* **Assignment**: Copy the entries that follow, exactly and completely.

>>>

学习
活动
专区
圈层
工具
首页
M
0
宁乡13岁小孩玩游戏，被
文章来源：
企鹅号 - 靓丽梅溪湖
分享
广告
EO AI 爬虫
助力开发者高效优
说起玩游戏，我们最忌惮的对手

<<<

* **Task response**:
学习
活动
专区
圈层
工具
首页
M
0
宁乡13岁小孩玩游戏，被
文章来源：
企鹅号 - 靓丽梅溪湖
分享
广告
EO AI 爬虫
助力开发者高效优
说起玩游戏，我们最忌惮的对手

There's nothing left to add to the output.